PARTS OF THE EXERCISE:
- a) In the text on Rashford's campaign below, rewrite the paragraph beginning "A problem with many celebrity fronted campaigns" as a short bulleted list that keeps its main facts.
- b) Answer these questions using the text on Rashford's campaign below, one answer per line:
(i) Which official does the text say was "in a pickle"?
(ii) What hashtag did Rashford use on social media?
(iii) Besides social media, what two other means of pressure does the text name?

TEXT BLOCK:
..............................
Obviously the story was eye catching, as it involved a prominent footballer, a Government U-turn and the Health Secretary in a pickle. Looking past the twists and turns of this, there was a slick and well-run campaign that was a masterclass in how to communicate, use social media and engage Government. Here’s why Rashford’s campaign was so successful.
1) Have an ‘ask’
A problem with many celebrity fronted campaigns is they do not have a clear ‘ask’ of Government. Laudable as many of these types of campaigns are, too often they call for ‘action’ or ‘justice’ on something. In short, they identify problems, but don’t offer solutions. Rashford’s campaign was different. It identified a problem (i.e. children on Free School Meals would lose access to them during the summer break), and presented a clear, tangible, and simple to implement solution to Government, and called on Government to act accordingly.
2) Be civil and build broad support
Identifying an issue – and an ask – is one thing, but it’s another to get backing for your cause. It didn’t hurt that Rashford picked an issue that few would oppose, but he built a broad base of support across parliament (and the media) for the cause and won bi-partisan support.
But it was also a campaign of civility. When the Government first said no to the ask, Rashford did not follow up by condemning them or railing against the individual politicians involved with pejoratives, but instead calmly looked to try again, build up further support, and put pressure on the Government. He did this through social media with the hashtag #maketheUturn, an open letter to MPs and coverage in the media. And when the U-turn did come, Rashford was gracious, not gloating.
..............................
[Stored items]
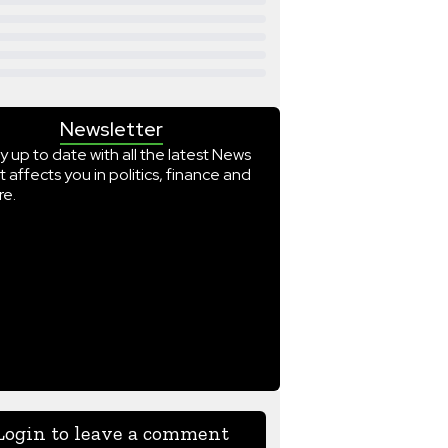
Newsletter
y up to date with all the latest News
t affects you in politics, finance and
e.
Login to leave a comment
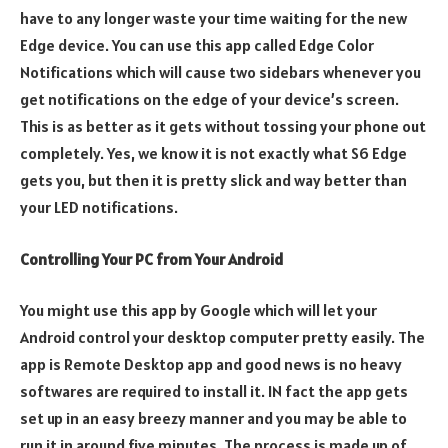
have to any longer waste your time waiting for the new
Edge device. You can use this app called Edge Color
Notifications which will cause two sidebars whenever you
get notifications on the edge of your device’s screen.
This is as better as it gets without tossing your phone out
completely. Yes, we know it is not exactly what S6 Edge
gets you, but then it is pretty slick and way better than
your LED notifications.
Controlling Your PC from Your Android
You might use this app by Google which will let your
Android control your desktop computer pretty easily. The
app is Remote Desktop app and good news is no heavy
softwares are required to install it. IN fact the app gets
set up in an easy breezy manner and you may be able to
run it in around five minutes. The process is made up of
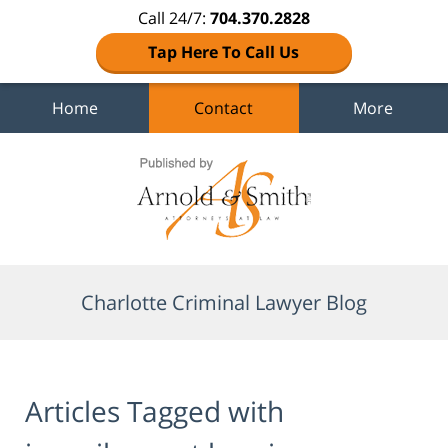
Call 24/7:
704.370.2828
Tap Here To Call Us
Home
Contact
More
Navigation
Charlotte Criminal Lawyer Blog
Articles Tagged with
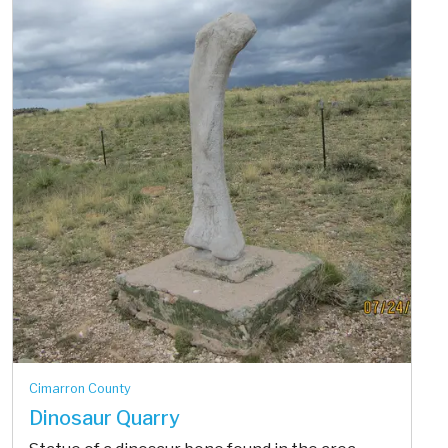
Cimarron County
Dinosaur Quarry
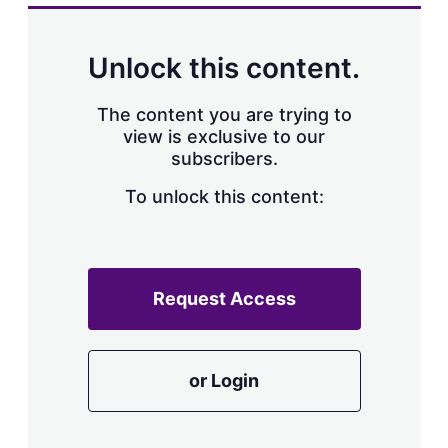
Unlock this content.
The content you are trying to
view is exclusive to our
subscribers.
To unlock this content:
Request Access
or Login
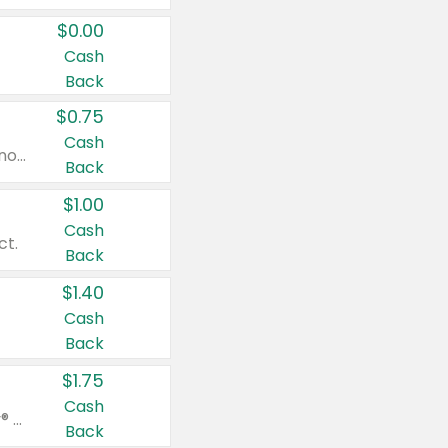
$0.00
Cash
Back
$0.75
Cash
Valid on cinnamon applesauce 3.2 oz 4 ct, applesauce 3.2 oz 4 ct, no sugar added applesauce 3.2 oz 4 ct, or fruit smoothie mixed berry 4.2 oz 4 ct.
Back
$1.00
Cash
ct.
Back
$1.40
Cash
Back
$1.75
Cash
Valid on Glued® On-The-Go Wax Stick 1.8 oz, Blasting Freeze Spray® Extra Strong Rigid Hold for Spiked Styles 12 oz, Styling Spiking Glue Water-Resistant Bold Screaming Hold Spikes 6 oz, 2-in-1 Brow Gel & Edge Control Strong Hold Eyebrow & Hair Mascara 0.54 oz.
Back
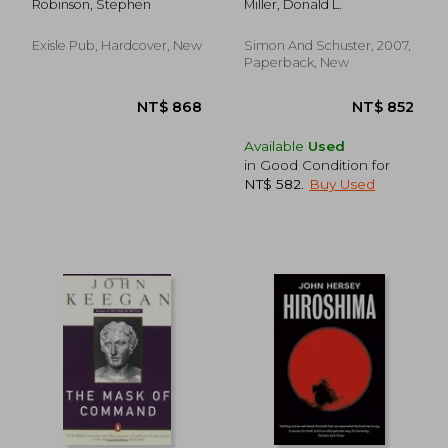
Robinson, Stephen
Miller, Donald L.
air war Against Nazi
Germany
Exisle Pub, Hardcover, New
Simon And Schuster, 2007,
Paperback, New
Available
Used
in Good Condition for
NT$ 582
.
Buy Used
NT$ 763
NT$ 1,1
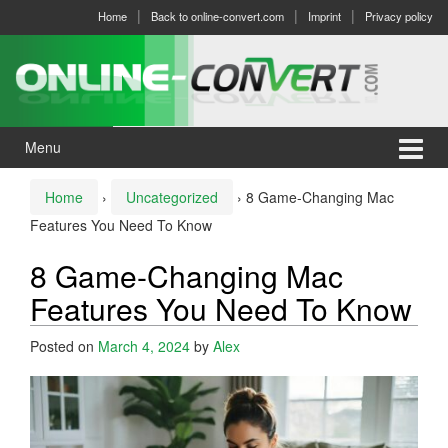
Skip
Skip
Home
Back to online-convert.com
Imprint
Privacy policy
to
to
content
main
menu
Menu
Home
›
Uncategorized
›
8 Game-Changing Mac
Features You Need To Know
8 Game-Changing Mac
Features You Need To Know
Posted on
March 4, 2024
by
Alex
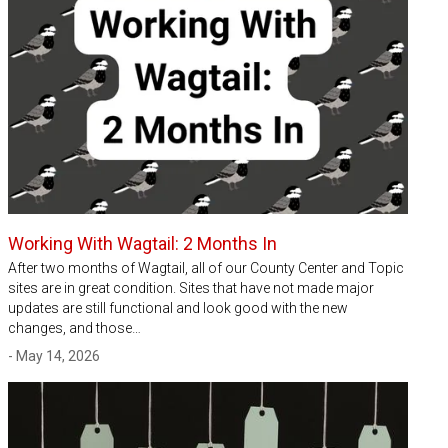
Working With Wagtail: 2 Months In
After two months of Wagtail, all of our County Center and Topic
sites are in great condition. Sites that have not made major
updates are still functional and look good with the new
changes, and those…
- May 14, 2026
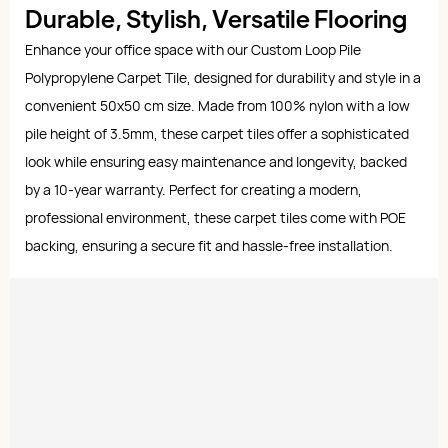
Durable, Stylish, Versatile Flooring
Enhance your office space with our Custom Loop Pile
Polypropylene Carpet Tile, designed for durability and style in a
convenient 50x50 cm size. Made from 100% nylon with a low
pile height of 3.5mm, these carpet tiles offer a sophisticated
look while ensuring easy maintenance and longevity, backed
by a 10-year warranty. Perfect for creating a modern,
professional environment, these carpet tiles come with POE
backing, ensuring a secure fit and hassle-free installation.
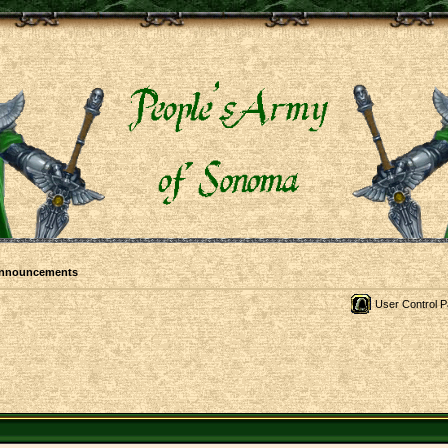
Announcements
User Control P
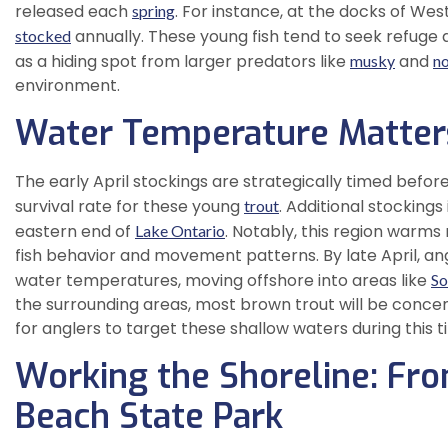
released each
. For instance, at the docks of We
spring
annually. These young fish tend to seek refuge a
stocked
as a hiding spot from larger predators like
and
musky
no
environment.
Water Temperature Matter
The early April stockings are strategically timed befor
survival rate for these young
. Additional stockings
trout
eastern end of
. Notably, this region warms
Lake Ontario
fish behavior and movement patterns. By late April, an
water temperatures, moving offshore into areas like
So
the surrounding areas, most brown trout will be concent
for anglers to target these shallow waters during this t
Working the Shoreline: Fr
Beach State Park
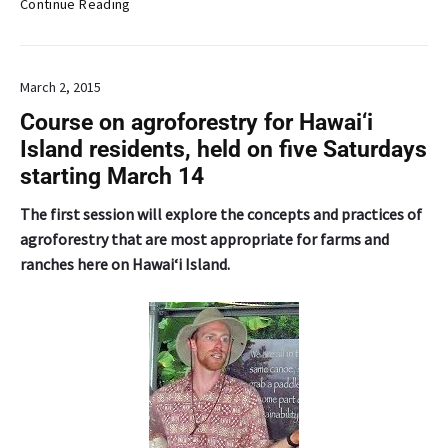
P
Continue Reading
d
r
o
f
March 2, 2015
e
s
Course on agroforestry for Hawai‘i
s
Island residents, held on five Saturdays
o
starting March 14
r
L
The first session will explore the concepts and practices of
u
agroforestry that are most appropriate for farms and
v
ranches here on Hawai‘i Island.
i
s
i
t
s
C
h
i
n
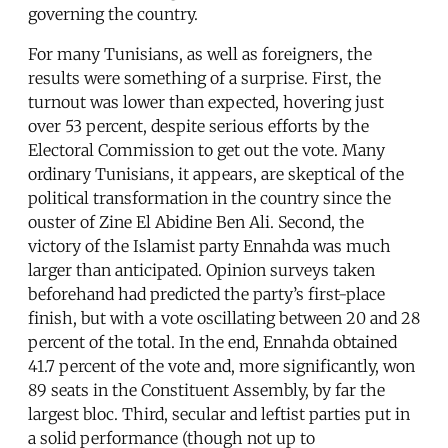
governing the country.
For many Tunisians, as well as foreigners, the
results were something of a surprise. First, the
turnout was lower than expected, hovering just
over 53 percent, despite serious efforts by the
Electoral Commission to get out the vote. Many
ordinary Tunisians, it appears, are skeptical of the
political transformation in the country since the
ouster of Zine El Abidine Ben Ali. Second, the
victory of the Islamist party Ennahda was much
larger than anticipated. Opinion surveys taken
beforehand had predicted the party’s first-place
finish, but with a vote oscillating between 20 and 28
percent of the total. In the end, Ennahda obtained
41.7 percent of the vote and, more significantly, won
89 seats in the Constituent Assembly, by far the
largest bloc. Third, secular and leftist parties put in
a solid performance (though not up to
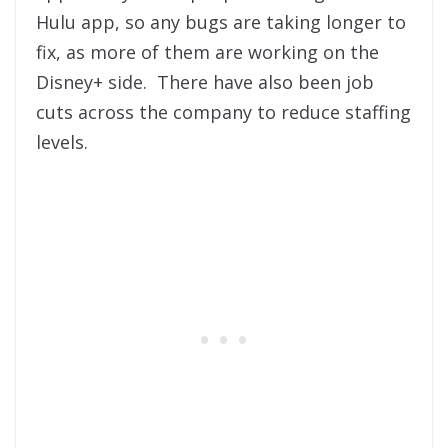
Hulu app, so any bugs are taking longer to
fix, as more of them are working on the
Disney+ side. There have also been job
cuts across the company to reduce staffing
levels.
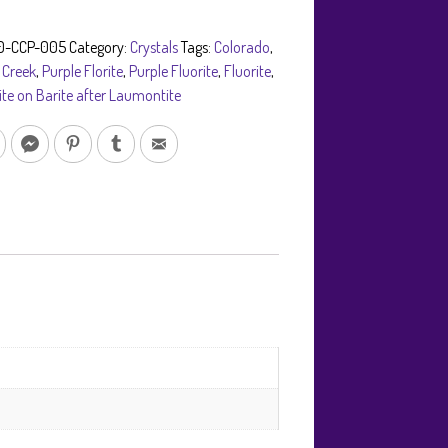
0-CCP-005
Category:
Crystals
Tags:
Colorado
,
 Creek
,
Purple Florite
,
Purple Fluorite
,
Fluorite
,
ite on Barite after Laumontite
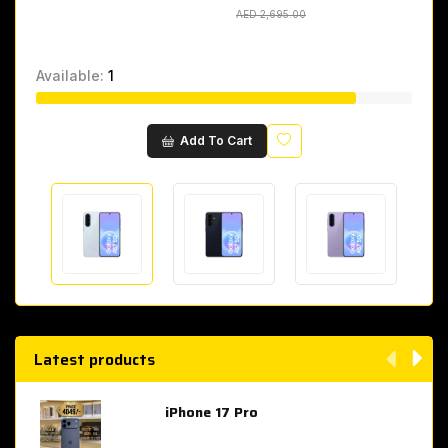
AED 2,695.00
AED 2,695.00
Available:
1
Wishlist
Add To Cart
Latest products
iPhone 17 Pro
AED 4,049.00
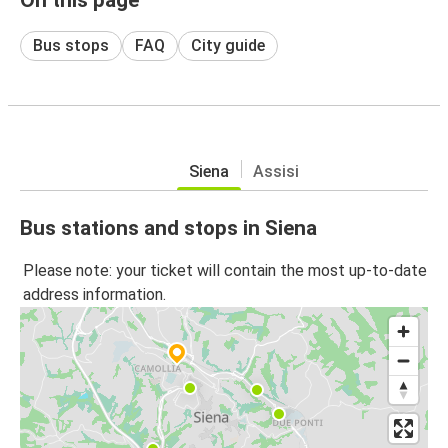
Bus stops
FAQ
City guide
Siena
Assisi
Bus stations and stops in Siena
Please note: your ticket will contain the most up-to-date
address information.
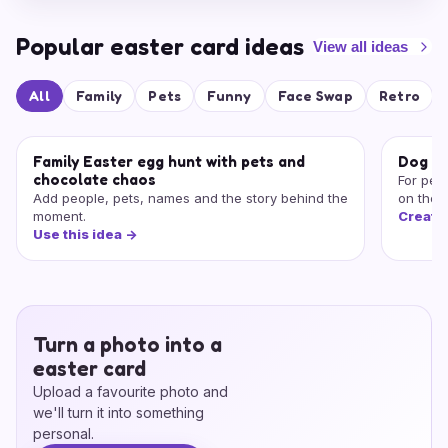
Popular easter card ideas
View all ideas
All
Family
Pets
Funny
Face Swap
Retro
Family Easter egg hunt with pets and
Dog or
chocolate chaos
For peo
Add people, pets, names and the story behind the
on the 
moment.
Create
Use this idea
->
Turn a photo into a
easter card
Upload a favourite photo and
we'll turn it into something
personal.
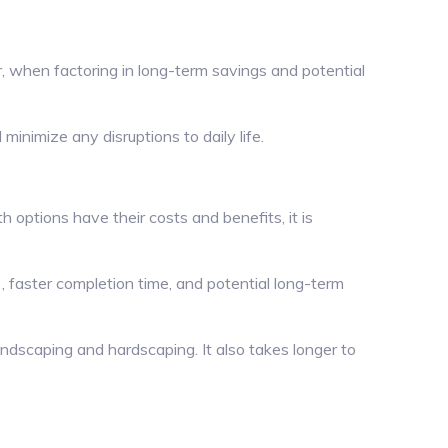
, when factoring in long-term savings and potential
inimize any disruptions to daily life.
 options have their costs and benefits, it is
, faster completion time, and potential long-term
ndscaping and hardscaping. It also takes longer to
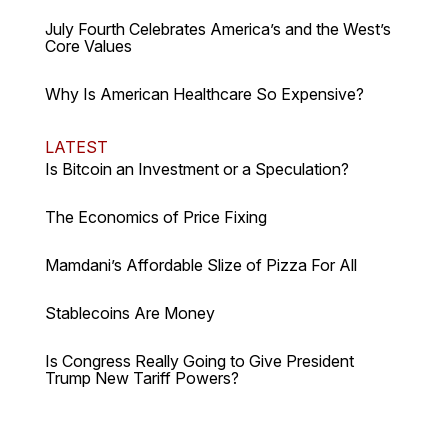
July Fourth Celebrates America’s and the West’s
Core Values
Why Is American Healthcare So Expensive?
LATEST
Is Bitcoin an Investment or a Speculation?
The Economics of Price Fixing
Mamdani’s Affordable Slize of Pizza For All
Stablecoins Are Money
Is Congress Really Going to Give President
Trump New Tariff Powers?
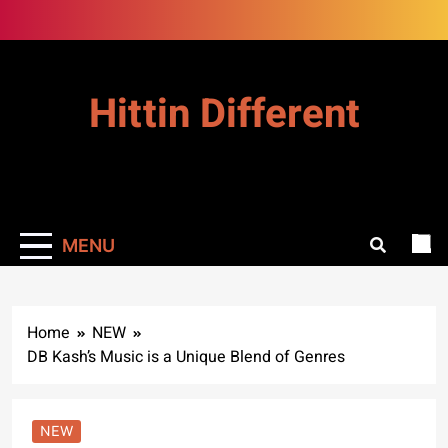
Skip
to
content
Hittin Different
MENU
Home
NEW
DB Kash’s Music is a Unique Blend of Genres
NEW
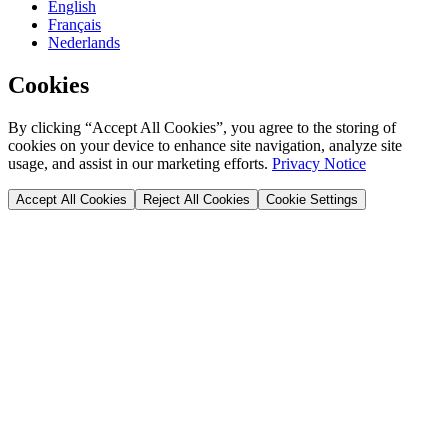
English
Français
Nederlands
Cookies
By clicking “Accept All Cookies”, you agree to the storing of
cookies on your device to enhance site navigation, analyze site
usage, and assist in our marketing efforts.
Privacy Notice
Accept All Cookies
Reject All Cookies
Cookie Settings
..............................
YOUR WRITTEN ANSWERS:
- a)
- Many celebrity-fronted campaigns lack a clear "ask" of Government.
- They often call only for "action" or "justice," naming problems without offering solutions.
- Rashford's campaign was different.
- It identified a problem: children on Free School Meals would lose access to them during the summer break.
- It gave Government a clear, tangible, and simple-to-implement solution and called on it to act.

- b)
(i) The Health Secretary.
(ii) #maketheUturn
(iii) An open letter to MPs and coverage in the media.